Work request: Reproduce the listing exactly, with no pictures in your copy.

------------------------------------

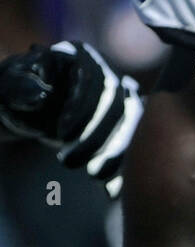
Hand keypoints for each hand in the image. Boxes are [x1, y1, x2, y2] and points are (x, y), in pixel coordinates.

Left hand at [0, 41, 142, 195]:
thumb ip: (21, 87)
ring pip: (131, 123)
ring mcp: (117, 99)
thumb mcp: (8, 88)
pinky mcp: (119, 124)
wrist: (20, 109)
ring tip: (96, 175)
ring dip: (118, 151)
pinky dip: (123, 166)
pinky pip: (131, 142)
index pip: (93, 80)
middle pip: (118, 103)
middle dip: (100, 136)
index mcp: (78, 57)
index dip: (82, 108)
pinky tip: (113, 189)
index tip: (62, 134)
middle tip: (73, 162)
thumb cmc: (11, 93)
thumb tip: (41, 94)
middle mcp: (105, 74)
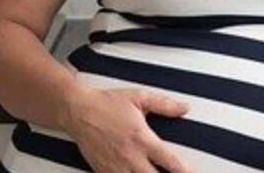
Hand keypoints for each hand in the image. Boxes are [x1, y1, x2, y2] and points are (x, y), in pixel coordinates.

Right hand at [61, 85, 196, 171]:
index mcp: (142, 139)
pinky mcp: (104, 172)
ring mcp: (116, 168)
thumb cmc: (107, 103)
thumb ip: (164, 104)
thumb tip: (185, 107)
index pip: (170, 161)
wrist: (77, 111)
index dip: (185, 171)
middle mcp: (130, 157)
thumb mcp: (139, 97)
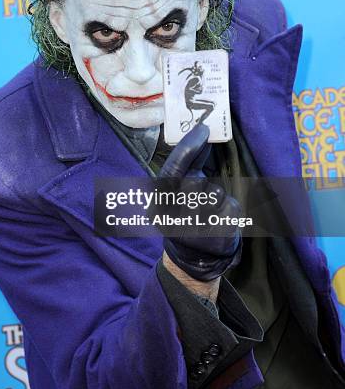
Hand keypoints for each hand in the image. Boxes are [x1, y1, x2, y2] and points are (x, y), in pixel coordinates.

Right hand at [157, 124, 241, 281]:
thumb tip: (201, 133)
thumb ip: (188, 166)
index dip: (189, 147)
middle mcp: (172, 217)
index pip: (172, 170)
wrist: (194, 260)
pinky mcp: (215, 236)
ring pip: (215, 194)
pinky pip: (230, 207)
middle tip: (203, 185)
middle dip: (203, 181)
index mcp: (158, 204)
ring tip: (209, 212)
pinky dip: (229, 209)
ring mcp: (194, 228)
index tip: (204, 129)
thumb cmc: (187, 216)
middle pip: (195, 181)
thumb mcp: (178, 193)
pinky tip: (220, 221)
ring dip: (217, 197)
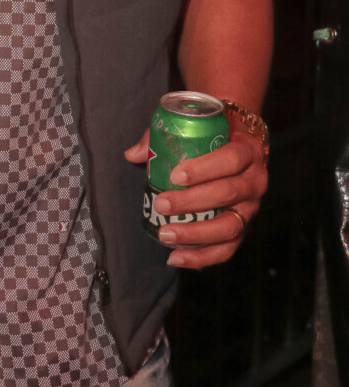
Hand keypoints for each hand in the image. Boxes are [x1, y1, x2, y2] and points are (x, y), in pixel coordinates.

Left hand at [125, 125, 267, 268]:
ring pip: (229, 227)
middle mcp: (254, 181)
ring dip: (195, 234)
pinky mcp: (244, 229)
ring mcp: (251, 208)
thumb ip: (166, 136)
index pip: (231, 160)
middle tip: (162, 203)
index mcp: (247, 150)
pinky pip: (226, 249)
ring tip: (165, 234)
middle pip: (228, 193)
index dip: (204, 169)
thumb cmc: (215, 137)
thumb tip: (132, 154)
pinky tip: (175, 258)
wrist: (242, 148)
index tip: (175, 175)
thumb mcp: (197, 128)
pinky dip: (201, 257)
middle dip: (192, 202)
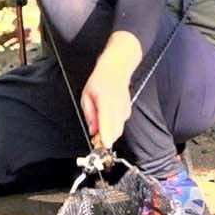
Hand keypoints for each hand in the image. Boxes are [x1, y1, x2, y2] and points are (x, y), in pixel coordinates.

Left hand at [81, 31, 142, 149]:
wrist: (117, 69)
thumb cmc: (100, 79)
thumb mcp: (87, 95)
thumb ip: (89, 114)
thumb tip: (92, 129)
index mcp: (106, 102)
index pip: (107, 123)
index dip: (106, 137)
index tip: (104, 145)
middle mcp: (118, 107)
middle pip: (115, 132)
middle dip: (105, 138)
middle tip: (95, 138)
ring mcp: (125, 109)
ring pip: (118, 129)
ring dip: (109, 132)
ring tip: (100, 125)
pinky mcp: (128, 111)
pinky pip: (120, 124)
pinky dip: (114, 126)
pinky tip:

------------------------------------

Task solution:
Hand keypoints for each hand in the image. Boxes are [x1, y1, x2, y2] and points are (x, y), in pixel coordinates.

Left hand at [0, 41, 142, 195]:
thumb ip: (21, 87)
ring pip: (131, 123)
ring mcp: (117, 99)
thumb mcp: (8, 88)
pinky mcp: (119, 124)
wrist: (20, 109)
ring tip: (96, 175)
ring dip: (118, 151)
pinky dip: (123, 166)
pinky pip: (131, 142)
index pip: (93, 80)
middle pip: (118, 103)
middle dip: (100, 136)
index mcp: (78, 57)
index dip: (82, 108)
pinky tip: (113, 189)
index tip: (62, 134)
middle tip: (73, 162)
thumb cmc: (11, 93)
thumb tip: (41, 94)
middle mcp: (105, 74)
Hand keypoints for each hand in the image. Boxes are [x1, y1, x2, y2] and points are (x, y), in pixel coordinates.

Right hand at [61, 85, 196, 171]:
index mcp: (142, 139)
pinky mcp: (104, 172)
ring mcp: (116, 168)
thumb cmc: (107, 103)
thumb ip: (164, 104)
thumb tip: (185, 107)
index pip: (170, 161)
wrist: (77, 111)
index dip: (185, 171)
middle mcp: (130, 157)
thumb mcp: (139, 97)
Hand keypoints for each hand in the image. Boxes are [x1, y1, x2, y2] and points are (x, y), in pixel coordinates.

Right hand at [157, 124, 241, 281]:
thumb tip: (201, 133)
thumb ip: (188, 166)
index dip: (189, 147)
middle mcp: (172, 217)
index pip: (172, 170)
wrist: (194, 260)
pinky mcp: (215, 236)
ring pip: (215, 194)
pinky pip: (230, 207)
middle tip: (203, 185)
middle dip: (203, 181)
index mcp: (158, 204)
ring tip: (209, 212)
pinky dip: (229, 209)
ring mcp: (194, 228)
index tip: (204, 129)
thumb cmc: (187, 216)
middle pip: (195, 181)
thumb mcp: (178, 193)
pinky tip: (220, 221)
ring dip: (217, 197)
Hand keypoints for each hand in the image. Boxes are [x1, y1, x2, y2] and points are (x, y), in pixel coordinates.

Left hand at [125, 125, 267, 268]:
ring pip: (229, 227)
middle mcp: (254, 181)
ring dip: (195, 234)
pinky mcp: (244, 229)
ring mcp: (251, 208)
thumb ip: (166, 136)
index pip: (231, 160)
middle tip: (162, 203)
index mcp: (247, 150)
pinky pip: (226, 249)
ring tip: (165, 234)
middle pip: (228, 193)
index dip: (204, 169)
thumb cmc: (215, 137)
thumb tip: (132, 154)
pinky tip: (175, 258)
wrist: (242, 148)
index tip: (175, 175)
thumb mcp: (197, 128)
pinky dip: (201, 257)
middle dip: (192, 202)
Hand keypoints for each hand in the image. Boxes are [x1, y1, x2, y2] and points are (x, y), in pixel coordinates.

Left hand at [81, 31, 142, 149]:
wrist: (117, 69)
thumb cmc: (100, 79)
thumb mcp: (87, 95)
thumb ip: (89, 114)
thumb tip: (92, 129)
index mcp: (106, 102)
index pip: (107, 123)
index dip: (106, 137)
index tip: (104, 145)
middle mcp: (118, 107)
middle pip: (115, 132)
middle dip: (105, 138)
middle tip: (95, 138)
ring mcp: (125, 109)
ring pip: (118, 129)
ring dip: (109, 132)
ring tip: (100, 125)
pinky mcp: (128, 111)
pinky pip: (120, 124)
pinky dip: (114, 126)
pinky tip:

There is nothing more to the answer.